Section 8-34-605 conflicts with USERRA in several important respects and is therefore void. Section 4302(b) of USERRA [38 U.S.C. 4302(b)] provides that USERRA overrides a state law that purports to limit USERRA entitlements or that imposes an additional prerequisite upon the exercise of federal rights under USERRA. The U.S. Constitution provides: "This Constitution, and the laws of the United States which shall be made in pursuance thereof; and all treaties made, or which shall be made, under the authority of the United States, shall be the supreme law of the land; and the judges in every state shall be bound thereby, any thing in the Constitution or laws of any state to the contrary notwithstanding" (Article VI, Clause 2). This is commonly referred to as the "Supremacy Clause."
Early in our nation's history, the Supreme Court decided that the Supremacy Clause means exactly what it says-that federal law trumps conflicting state law. See Gibbons v. Ogden, 22 U.S. 1 (1824).
Section 8-34-605 provides, as one of the eligibility criteria for state retirement credit for military service, that "The member must not be able to establish the military service in any other retirement system" (Tennessee Code, section 8-34-605(a)(2)).

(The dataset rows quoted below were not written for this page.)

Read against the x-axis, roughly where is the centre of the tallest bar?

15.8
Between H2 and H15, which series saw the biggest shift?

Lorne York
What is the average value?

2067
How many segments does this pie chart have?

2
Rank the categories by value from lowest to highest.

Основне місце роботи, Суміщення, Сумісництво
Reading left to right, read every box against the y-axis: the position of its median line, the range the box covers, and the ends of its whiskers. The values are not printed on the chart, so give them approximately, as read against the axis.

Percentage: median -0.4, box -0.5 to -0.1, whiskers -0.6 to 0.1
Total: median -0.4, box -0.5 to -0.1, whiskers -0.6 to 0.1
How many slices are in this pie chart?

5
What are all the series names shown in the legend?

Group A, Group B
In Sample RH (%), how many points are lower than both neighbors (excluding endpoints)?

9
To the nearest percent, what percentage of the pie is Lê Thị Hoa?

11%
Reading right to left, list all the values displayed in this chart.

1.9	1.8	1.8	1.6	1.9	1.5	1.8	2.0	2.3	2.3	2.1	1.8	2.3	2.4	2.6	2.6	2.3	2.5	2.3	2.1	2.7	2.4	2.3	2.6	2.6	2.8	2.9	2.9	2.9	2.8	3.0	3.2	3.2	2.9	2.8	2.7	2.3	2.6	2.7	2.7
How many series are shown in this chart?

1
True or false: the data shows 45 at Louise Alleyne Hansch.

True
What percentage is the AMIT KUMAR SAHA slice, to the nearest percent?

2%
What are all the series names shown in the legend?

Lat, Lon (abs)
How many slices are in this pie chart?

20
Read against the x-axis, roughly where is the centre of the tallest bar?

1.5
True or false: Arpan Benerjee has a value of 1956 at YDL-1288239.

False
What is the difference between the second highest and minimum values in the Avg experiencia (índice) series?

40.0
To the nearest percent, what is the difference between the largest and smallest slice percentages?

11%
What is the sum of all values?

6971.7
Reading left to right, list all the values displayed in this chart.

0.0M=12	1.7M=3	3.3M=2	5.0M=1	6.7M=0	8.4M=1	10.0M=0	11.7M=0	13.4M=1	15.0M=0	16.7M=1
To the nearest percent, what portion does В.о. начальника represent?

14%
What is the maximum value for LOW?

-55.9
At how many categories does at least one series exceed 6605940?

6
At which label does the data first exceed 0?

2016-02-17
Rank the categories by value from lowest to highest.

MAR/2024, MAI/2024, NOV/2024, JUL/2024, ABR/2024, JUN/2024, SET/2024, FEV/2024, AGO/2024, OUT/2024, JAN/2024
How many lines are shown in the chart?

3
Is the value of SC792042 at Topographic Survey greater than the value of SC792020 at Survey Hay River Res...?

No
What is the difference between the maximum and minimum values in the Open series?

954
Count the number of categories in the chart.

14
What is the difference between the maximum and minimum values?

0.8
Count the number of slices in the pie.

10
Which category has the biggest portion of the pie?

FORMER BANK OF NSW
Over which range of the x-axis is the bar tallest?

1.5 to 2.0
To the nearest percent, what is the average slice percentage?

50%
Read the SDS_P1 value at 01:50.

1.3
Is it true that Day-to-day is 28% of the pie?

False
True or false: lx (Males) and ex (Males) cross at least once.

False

This provision runs afoul of USERRA and also of section 12736 of Title 10, U.S. Code, which provides as follows: "No period of service included wholly or partly in determining a person's right to, or the amount of, retired pay under this chapter may be excluded in determining his eligibility for any annuity, pension, or old-age benefit, under any other law, on account of civilian employment by the United States or otherwise, or in determining the amount payable under that law, if that service is otherwise properly credited under it."
When section 12736 refers to "this chapter," it is referring to the chapter of Title 10, U.S. Code, that provides for retirement benefits starting at age 60 based on a combination of full-time military service and part-time service in the National Guard or Reserve. To qualify for that kind of military retirement, an individual must have at least 20 "good years" for military retirement-a good year is a year in which the individual earned at least 50 retirement points. If the individual meets that threshold, the amount of the individual's monthly retirement check, starting at age 60, is based on a formula that includes the total number of retirement points the individual earned in his or her entire career.
Let's take the hypothetical but entirely realistic Mary Smith, employed by the state of Tennessee for 30 years, from September 2000 to September 2030. Ms. Smith enlisted in the Army Reserve in October 2001, after the terrorist attacks of Sept. 11, 2001. She retires from the Army Reserve in October 2021, with 20 years of service, and she starts drawing the monthly Army Reserve retirement check in July 2036, when she turns 60. Ms. Jones was called to active duty for two years, from September 2003 to September 2005. Those two years of active duty qualify as "good years" for retirement purposes, and she also earns one retirement point for each day of active duty. Thus, her two-year active duty period counts in determining both her qualification for the Reserve retirement pay and also in determining the amount of her Reserve retirement pay at age 60. Denying her state retirement credit for that two-year period runs afoul of USERRA, 10 U.S.C. 12736, and also the Supremacy Clause of the U.S. Constitution.
It has been held that 10 U.S.C. 12736 invalidates state laws which deny state retirement credit for periods of military service that help individual employees qualify for Reserve retirement benefits at age 60. See Cantwell v. County of San Mateo, 631 F.2d 631 (9th Cir. 1980), cert. denied, 450 U.S. 998 (1981); Almeida v. Retirement Board of Rhode Island, 116 F. Supp. 2d 269 (D.R.I. 2000). I also invite the reader's attention to Law Reviews 2, 15, 16, 21, and 57. More than 20 years ago, the Tennessee Attorney General acknowledged that the "no double dipping" rule in section 8-34-605 violates federal law and is invalid under the Supremacy Clause. See Opinion No. 87-82, 1987 Tennessee AG LEXIS 115 (May 5, 1987).